### 目標
バルク触媒粒子について述べた文章を、最後の一文の後から書き進めてください。

==== 文書の抜粋

好ましくは、最大値の半分における特徴的全幅は2.2°を超えず、より好ましくは2.0°、さらにより好ましくは1.8°、最も好ましくは1.6°を超えない(VIB族金属がモリブデン、タングステンおよび所望によりクロムであるとき)か、または、3.5°、より好ましくは3.0°、さらにより好ましくは2.5°、最も好ましくは2.0°を超えない(VIB族金属がモリブデンおよびクロムまたはタングステンおよびクロムであるとき)。
【0109】
好ましくは、VIB族金属がモリブデン、タングステンおよび所望によりクロムであるとき、X線回折パターンが2θ=38.7°(±0.6°)および40.8°(±0.7°)の位置での2つのピーク(これらのピークをダブレットPという)および/または2θ=61.1°(±1.5°)および64.1°(±1.2°)の位置での2つのピーク(これらのピークをダブレットQという)を示す。
【0110】
本発明の酸化物触媒組成物の最大値の半分における特徴的全幅および所望により2つのダブレットPおよびQの少なくとの1つの存在から、本発明の触媒のミクロ構造は、WO9903578または米国特許第3,678,124に記載されている共沈によって製造された対応する触媒とは異なることが推論され得る。
【0111】
典型的なX線回折パターンは実施例で説明する。
【0112】
バルク触媒粒子のX線回折パターンは好ましくは、反応されるべき金属成分に特徴的なピークを何ら含まない。もちろん、所望ならば、これらの金属成分の少なくとも1つに特徴的な1以上のピークをさらに含むX線回折パターンによって特徴付けられるバルク触媒粒子が得られるように金属成分の量を選択することもできる。例えば、本発明のプロセスの間少なくとも部分的に固体状態である金属成分を多量に添加するか、この金属成分を大きい粒子の形状で添加するならば、この金属成分の少量が、得られるバルク触媒粒子のX線回折パターンにおいて確かめられ得る。
【0113】
VIB族金属とのVIII族非貴金属とのモル比は一般に、10:1〜1:10、好ましくは3:1〜1:3の範囲である。コア−シェル構造の粒子の場合は、これらの比はもちろん、シェルに含まれる金属に当てはまる。種々のVIB族金属の互いの比は一般に重要でない。同じことが、1より多くのVIII族非貴金属が適用されるときにも当てはまる。モリブデンおよびタングステンがVIB族金属として存在する場合、モリブデン:タングステン比は好ましくは、9:1〜1:19、より好ましくは3:1〜1:9、最も好ましくは3:1〜1:6の範囲である。

========
==== 対象データ

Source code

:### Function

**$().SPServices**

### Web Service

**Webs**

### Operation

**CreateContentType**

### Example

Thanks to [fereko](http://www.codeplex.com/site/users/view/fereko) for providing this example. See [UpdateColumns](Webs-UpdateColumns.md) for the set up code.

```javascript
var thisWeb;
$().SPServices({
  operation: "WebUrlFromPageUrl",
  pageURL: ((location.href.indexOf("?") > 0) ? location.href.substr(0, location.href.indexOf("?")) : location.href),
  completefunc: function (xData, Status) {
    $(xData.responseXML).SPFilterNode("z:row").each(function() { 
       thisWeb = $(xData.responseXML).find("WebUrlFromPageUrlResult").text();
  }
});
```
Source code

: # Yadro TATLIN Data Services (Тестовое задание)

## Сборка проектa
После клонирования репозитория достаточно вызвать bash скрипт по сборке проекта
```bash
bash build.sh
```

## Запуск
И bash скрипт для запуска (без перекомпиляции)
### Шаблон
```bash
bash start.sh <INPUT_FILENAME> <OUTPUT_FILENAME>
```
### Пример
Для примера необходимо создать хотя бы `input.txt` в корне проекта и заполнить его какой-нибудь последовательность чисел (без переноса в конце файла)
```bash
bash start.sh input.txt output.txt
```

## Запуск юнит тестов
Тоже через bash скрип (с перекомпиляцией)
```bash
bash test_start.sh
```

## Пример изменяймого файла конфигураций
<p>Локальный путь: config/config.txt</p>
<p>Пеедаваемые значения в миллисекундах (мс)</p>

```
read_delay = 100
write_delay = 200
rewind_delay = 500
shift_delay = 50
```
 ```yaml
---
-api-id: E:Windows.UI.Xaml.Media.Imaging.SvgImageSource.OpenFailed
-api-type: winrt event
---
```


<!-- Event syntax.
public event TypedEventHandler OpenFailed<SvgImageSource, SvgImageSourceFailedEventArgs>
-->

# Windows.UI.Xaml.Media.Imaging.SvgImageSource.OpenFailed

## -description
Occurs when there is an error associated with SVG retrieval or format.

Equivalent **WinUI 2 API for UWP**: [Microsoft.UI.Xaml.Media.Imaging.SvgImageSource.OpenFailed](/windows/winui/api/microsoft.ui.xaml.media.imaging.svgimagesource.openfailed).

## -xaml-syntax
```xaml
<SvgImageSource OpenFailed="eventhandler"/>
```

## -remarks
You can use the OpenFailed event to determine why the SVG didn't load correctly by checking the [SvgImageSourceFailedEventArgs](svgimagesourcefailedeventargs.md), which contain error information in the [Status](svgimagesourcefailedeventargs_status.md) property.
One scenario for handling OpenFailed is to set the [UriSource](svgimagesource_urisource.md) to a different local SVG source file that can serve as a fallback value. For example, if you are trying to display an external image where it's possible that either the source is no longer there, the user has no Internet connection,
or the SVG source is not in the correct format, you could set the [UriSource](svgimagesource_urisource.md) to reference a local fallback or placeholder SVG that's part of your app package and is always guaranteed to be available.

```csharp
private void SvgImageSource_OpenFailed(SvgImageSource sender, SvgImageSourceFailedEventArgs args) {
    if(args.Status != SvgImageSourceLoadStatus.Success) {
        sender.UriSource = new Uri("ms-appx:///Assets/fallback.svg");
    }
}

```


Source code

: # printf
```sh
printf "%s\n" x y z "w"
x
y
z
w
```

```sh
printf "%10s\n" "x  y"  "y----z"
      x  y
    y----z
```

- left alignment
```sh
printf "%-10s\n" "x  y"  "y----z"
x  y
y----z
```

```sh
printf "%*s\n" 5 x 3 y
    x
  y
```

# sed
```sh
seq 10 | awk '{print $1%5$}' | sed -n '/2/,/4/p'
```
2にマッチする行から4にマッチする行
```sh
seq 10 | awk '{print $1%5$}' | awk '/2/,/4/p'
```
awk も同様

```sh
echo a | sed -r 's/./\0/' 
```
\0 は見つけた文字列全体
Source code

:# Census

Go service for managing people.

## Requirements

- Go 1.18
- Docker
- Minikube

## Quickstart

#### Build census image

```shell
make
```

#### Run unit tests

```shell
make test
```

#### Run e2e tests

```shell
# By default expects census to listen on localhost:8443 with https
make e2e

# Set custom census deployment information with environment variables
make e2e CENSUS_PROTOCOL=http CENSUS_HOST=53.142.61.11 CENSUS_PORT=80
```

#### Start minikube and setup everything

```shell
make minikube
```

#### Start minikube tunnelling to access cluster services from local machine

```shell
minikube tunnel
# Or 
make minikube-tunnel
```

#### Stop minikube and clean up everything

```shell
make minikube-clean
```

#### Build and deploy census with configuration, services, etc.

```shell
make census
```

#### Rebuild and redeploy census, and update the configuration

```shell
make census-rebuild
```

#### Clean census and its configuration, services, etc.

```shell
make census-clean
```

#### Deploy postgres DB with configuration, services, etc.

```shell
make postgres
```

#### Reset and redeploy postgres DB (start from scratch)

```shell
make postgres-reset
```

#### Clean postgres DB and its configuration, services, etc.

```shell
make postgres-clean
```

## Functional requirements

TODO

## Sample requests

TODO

========

### この課題の結果
【0114】
バルク触媒粒子は、少なくとも1種のVIII族非貴金属成分と少なくとも2種のVIB族金属成分を含む。適するVIB族金属は、クロム、モリブデン、タングステンまたはそれらの混合物を包含し、モリブデンおよびタングステンの組み合わせが最も好ましい。適するVIII族非貴金属は、鉄、コバルト、ニッケルまたはそれらの混合物を包含し、好ましくはニッケルおよび/またはコバルトである。
【0115】
好ましくは、ニッケル、モリブデンおよびタングステン、またはニッケル、コバルト、モリブデンおよびタングステン、またはコバルト、モリブデンおよびタングステンの組み合わせが、本発明のバルク触媒粒子に含まれる。
【0116】
ニッケルおよびコバルトが、酸化物として計算して、VIII族非貴金属成分の全体の少なくとも50重量%を占めるのが好ましく、より好ましくは少なくとも70重量%、さらにより好ましくは少なくとも90重量%である。VIII族非貴金属成分がニッケルおよび/またはコバルトから本質的に成ると特に好ましい。
【0117】
モリブデンおよびタングステンが、三酸化物として計算して、VIB族金属成分の全体の少なくとも50重量%を占めるのが好ましく、より好ましくは少なくとも70重量%、さらにより好ましくは少なくとも90重量%である。VIB族金属成分がモリブデンおよびタングステンから本質的に成ると特に好ましい。
【0118】
好ましくは、B.E.T.法によって測定されるとき、これらの組成物に含まれる酸化物バルク触媒粒子が、少なくとも10m2/g、より好ましくは少なくとも50m2/g、最も好ましくは少なくとも80m2/gのB.E.T.表面積を有する。
【0119】
バルク触媒粒子の製造中に、上記の(更なる)物質、例えばバインダー物質、クラッキング成分または慣用のハイドロプロセッシング触媒が添加されていないならば、バルク触媒粒子は、約100重量%のVIB族金属およびVIII族非貴金属を含む。バルク触媒粒子の製造中に上記の物質のいずれかが添加されているならば、それらは好ましくは、30〜100重量%、より好ましくは50〜100重量%、最も好ましくは70〜100重量%のVIB族金属およびVIII族非貴金属を含み、残りが上記の(更なる)物質のいずれかである。VIB族金属およびVIII族非貴金属の量は、TEM−EDX、AASまたはICPによって測定され得る。
【0120】
酸化物バルク触媒粒子の孔直径の中央値(孔体積の50%が該直径より下であり、他の50%がそれより上である)は好ましくは、3〜25nm、より好ましくは5〜15nm(N2吸着により測定)である。
【0121】
酸化物バルク触媒粒子の総孔体積は好ましくは、N2吸着により測定されるとき、少なくとも0.05ml/g、より好ましくは少なくとも0.1ml/gである。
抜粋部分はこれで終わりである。